De Heer warns that between “in principle” and “in production” may loom another decade of development. Still, a great advantage for the graphene on silicon carbide (SiC) chip is that silicon carbide microchips, crucial to high-voltage power control applications in, for instance, electric cars, are already produced by the tens of millions today. Silicon carbide devices use the same essential processes that make classic silicon wafers. With setbacks on the electrical vehicular front, silicon carbide currently even faces a glut.

Today, still near the top of its predictable learning curve, silicon carbide is just five times more costly than silicon. That may sound prohibitive until you realize that SiC, with de Heer’s process, promises to yield wafer-scale graphene sheets with features thousands of times superior to silicon.

With the end of Moore’s Law in sight, with alarms of a heat crisis afflicting all the giant data centers of the world, most of the power at wafer fabs now is devoted to dispelling heat rather than distilling nanofeatures. In the AI revolution, these centralized systems are increasing computational resources massively. A “Jensen’s Law” is propounded by Nvidia CEO Jensen Huang of 1,000 fold advances every eight years.

The cost of this invidious law, however, may be to make computation less accessible and trustworthy, more proprietary and secret in giant, singular datacenters. By imparting new forces of decentralization, openness, and availability, graphene promises to banish the silicon heat crisis, the density impasse, and the rising complexities of the three-dimensional buildup of new transistor structures.

De Heer has been working toward this goal for some 25 years, well before Andrei Geim and Kosta Novelosov’s Nobel-Prize-winning “discovery” of graphene.
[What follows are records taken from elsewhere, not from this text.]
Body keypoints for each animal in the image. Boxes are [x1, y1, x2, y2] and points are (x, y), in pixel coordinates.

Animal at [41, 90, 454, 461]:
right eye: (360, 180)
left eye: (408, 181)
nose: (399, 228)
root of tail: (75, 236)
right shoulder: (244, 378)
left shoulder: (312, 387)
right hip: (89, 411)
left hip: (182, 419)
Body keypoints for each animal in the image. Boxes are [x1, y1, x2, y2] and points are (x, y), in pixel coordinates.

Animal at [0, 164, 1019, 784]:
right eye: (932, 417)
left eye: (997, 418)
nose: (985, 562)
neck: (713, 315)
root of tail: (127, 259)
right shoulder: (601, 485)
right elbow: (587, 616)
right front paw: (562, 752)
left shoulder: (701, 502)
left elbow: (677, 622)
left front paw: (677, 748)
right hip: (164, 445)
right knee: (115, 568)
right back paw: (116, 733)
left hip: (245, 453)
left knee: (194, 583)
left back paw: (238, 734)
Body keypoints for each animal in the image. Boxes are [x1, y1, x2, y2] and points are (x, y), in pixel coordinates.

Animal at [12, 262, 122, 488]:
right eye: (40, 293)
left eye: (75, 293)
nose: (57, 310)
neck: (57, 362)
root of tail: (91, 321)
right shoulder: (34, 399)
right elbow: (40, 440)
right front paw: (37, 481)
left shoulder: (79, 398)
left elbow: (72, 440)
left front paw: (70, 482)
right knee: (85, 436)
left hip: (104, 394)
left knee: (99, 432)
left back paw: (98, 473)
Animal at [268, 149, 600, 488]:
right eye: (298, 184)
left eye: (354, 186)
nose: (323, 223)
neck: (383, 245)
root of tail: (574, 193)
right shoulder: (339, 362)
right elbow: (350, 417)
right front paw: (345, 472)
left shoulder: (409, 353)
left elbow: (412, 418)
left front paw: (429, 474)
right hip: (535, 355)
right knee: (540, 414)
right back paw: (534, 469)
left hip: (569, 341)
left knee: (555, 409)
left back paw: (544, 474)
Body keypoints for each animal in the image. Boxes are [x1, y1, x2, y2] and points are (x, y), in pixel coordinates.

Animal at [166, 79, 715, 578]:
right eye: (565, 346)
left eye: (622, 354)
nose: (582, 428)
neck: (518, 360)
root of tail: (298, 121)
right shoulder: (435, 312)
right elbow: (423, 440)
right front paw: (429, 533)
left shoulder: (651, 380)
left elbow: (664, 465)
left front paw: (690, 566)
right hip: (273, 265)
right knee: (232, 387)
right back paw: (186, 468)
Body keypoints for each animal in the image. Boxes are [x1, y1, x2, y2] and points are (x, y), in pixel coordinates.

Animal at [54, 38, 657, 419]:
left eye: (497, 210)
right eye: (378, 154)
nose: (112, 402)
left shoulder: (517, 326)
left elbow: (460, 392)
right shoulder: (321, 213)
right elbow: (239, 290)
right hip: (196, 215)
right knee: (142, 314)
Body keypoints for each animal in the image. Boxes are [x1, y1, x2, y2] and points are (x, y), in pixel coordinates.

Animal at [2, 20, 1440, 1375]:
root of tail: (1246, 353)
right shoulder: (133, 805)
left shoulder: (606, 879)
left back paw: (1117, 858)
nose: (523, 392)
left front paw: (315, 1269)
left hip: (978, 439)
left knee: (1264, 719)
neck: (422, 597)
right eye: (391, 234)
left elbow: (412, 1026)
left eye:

Critical to his eventual success were his two years in China where he gained an investment of $10 million and his team of enthusiastic Chinese collaborators.

This breakthrough could not have come without the cooperation of Tianjin and Georgia Tech. It’s an American-Chinese triumph.

Meanwhile Huawei, one of the two or three most creative telecom companies in the world, hated and slandered and banned by U.S. officials, won the first patents on graphene transistors and wafers.

China and the United States have been cooperating for years and leading the world economy before the politicians declared the research to be treason and nationalized knowledge.

The great crisis in the world economy today is the divergence between China and the United States. Cooperating less, both countries are doing worse as a result. All the restrictions, sanctions, and conflicts are less than zero-sum, they are lose-lose. When Georgia Tech and Tianjin University together launched this new semiconductor epigraphene, both sides won.

That kind of breakthrough is what happens when the United States and China work together. There’s still lots of opportunity. Politicians come and go; and creativity, innovation, and learning, all can flourish despite the conflicts and distractions that the politicians inflict.

China should fight back against these pressures that are coming from the United States and should continue to foster the entrepreneurial carnival that China has become. Let there be thousands of new companies in energy, from nuclear to coal, in new chip companies, wafer fab equipment companies. Welcome new startups in specialized AI chips that, for key machine learning tasks, perform 10 times faster than existing Nvidia graphics processing units. Such innovations are the hope of the world economy.

Chinese leaders should ignore American politicians who seek popularity by arousing fear and distrust of China, ignoring as well Chinese who respond in kind.

Unshackle cooperation between genius in China and the United States and launch a new era of global creativity, productivity, and peace.